• _Trecho da página_
↓↓↓

A Justiça Federal de Brasília determinou nesta terça-feira (19/8) que o governo do presidente Luiz Inácio Lula da Silva religue os radares que haviam sido desativados em rodovias federais nas últimas semanas. A decisão foi proferida pela juíza Diana Wanderlei, da 5ª Vara Federal, em caráter de primeira instância.
O Departamento Nacional de Infraestrutura e Transportes (DNIT) deverá comunicar a decisão às concessionárias responsáveis pelos radares em até 24 horas. Caso a determinação não seja cumprida, haverá multa diária de R$ 50 mil por radar desligado, aplicada tanto às concessionárias quanto ao DNIT, caso este não comunique as empresas.
Motivo da desativação
O desligamento parcial dos radares ocorreu devido à falta de verba federal para manutenção, em decorrência do congelamento de R$ 31,3 bilhões no Orçamento, afetando diretamente o DNIT. Com a decisão judicial, o governo precisará realocar recursos ou abrir crédito extraordinário para custear o religamento imediato dos equipamentos.
Justificativa da juíza
A magistrada alertou para o que chamou de “apagão” das rodovias federais, com aumento exponencial da velocidade de infratores, chegando a registros de até 6.000% acima do permitido em alguns trechos.

↑↑↑

• _Material de origem_
↓↓↓

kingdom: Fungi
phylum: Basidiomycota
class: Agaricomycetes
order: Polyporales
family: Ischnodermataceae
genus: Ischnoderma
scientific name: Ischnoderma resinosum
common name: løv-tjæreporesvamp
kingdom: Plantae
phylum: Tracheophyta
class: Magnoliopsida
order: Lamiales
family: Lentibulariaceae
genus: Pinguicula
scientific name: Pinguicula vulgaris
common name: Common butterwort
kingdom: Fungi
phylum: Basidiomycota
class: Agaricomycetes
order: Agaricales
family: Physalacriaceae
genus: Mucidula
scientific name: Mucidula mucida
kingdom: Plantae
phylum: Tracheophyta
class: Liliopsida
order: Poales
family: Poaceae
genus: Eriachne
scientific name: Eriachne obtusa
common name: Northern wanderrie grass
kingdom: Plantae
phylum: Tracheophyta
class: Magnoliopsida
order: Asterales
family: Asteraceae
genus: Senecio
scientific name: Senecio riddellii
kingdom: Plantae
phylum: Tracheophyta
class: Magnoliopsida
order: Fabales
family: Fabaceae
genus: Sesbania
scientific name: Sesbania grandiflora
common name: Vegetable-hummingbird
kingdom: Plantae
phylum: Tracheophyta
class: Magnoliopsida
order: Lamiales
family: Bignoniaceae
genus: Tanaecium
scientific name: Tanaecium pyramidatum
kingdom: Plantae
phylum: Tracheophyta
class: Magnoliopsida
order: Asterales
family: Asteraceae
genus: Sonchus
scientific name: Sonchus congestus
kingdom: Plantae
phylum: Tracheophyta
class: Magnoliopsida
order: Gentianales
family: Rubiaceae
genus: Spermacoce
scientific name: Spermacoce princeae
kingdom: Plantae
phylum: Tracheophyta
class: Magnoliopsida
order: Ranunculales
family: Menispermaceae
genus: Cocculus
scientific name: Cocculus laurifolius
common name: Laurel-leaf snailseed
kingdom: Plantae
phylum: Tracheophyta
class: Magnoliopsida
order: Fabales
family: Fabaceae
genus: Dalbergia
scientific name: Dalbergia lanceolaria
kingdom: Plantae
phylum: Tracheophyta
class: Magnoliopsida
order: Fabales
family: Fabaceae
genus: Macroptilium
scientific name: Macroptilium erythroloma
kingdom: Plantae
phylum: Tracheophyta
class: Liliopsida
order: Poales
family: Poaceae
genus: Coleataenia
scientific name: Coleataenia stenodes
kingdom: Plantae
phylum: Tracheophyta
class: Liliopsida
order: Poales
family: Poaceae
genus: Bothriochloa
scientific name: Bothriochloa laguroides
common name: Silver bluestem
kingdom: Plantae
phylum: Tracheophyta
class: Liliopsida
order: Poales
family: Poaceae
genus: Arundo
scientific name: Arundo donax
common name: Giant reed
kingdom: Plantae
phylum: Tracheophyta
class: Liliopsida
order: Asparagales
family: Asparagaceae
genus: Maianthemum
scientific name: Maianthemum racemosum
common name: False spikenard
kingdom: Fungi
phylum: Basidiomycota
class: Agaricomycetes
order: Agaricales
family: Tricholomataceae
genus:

↑↑↑

• _Tarefas e exercícios_
1. Responda com base no trecho da página:
(a) Qual juíza proferiu a decisão, e em qual vara?
(b) De quanto é a multa diária por radar desligado?
(c) Qual valor foi congelado no Orçamento?
2. Retome a notícia sobre a ordem judicial para religar os radares nas rodovias federais e continue-a a partir do ponto em que ela termina.
Os itens não têm nenhum papel nesta atividade.

• _Lista de respostas_
1.
(a) A juíza Diana Wanderlei, da 5ª Vara Federal.
(b) R$ 50 mil por radar desligado.
(c) R$ 31,3 bilhões.

2.
“No caso, a questão é evidente uma conduta de omissão qualificada do Estado (Poder Executivo Federal) em grandes proporções, podendo configurar até improbidade administrativa e crime de responsabilidade dos diretamente envolvidos, caso não seja solucionada com a maior brevidade”, afirmou a juíza.
A decisão também exige que o governo apresente planejamento orçamentário para pagamento imediato da operação dos radares em até cinco dias. Além disso, o DNIT deve enviar, em até 72 horas, informações atualizadas sobre as consequências do apagão nas rodovias e detalhar os custos necessários para manter os equipamentos em funcionamento.
O governo será notificado oficialmente através dos ministros Rui Costa (Casa Civil) e Jorge Messias (Advocacia-Geral da União).